───── Given records ─────
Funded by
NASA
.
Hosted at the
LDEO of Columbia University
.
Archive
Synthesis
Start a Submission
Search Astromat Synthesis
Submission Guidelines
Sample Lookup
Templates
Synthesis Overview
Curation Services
─────
Reproduce every line of the data above word for word, keeping the original order and line breaks.

■ **Response to the exercise**
Funded by
NASA
.
Hosted at the
LDEO of Columbia University
.
Archive
Synthesis
Start a Submission
Search Astromat Synthesis
Submission Guidelines
Sample Lookup
Templates
Synthesis Overview
Curation Services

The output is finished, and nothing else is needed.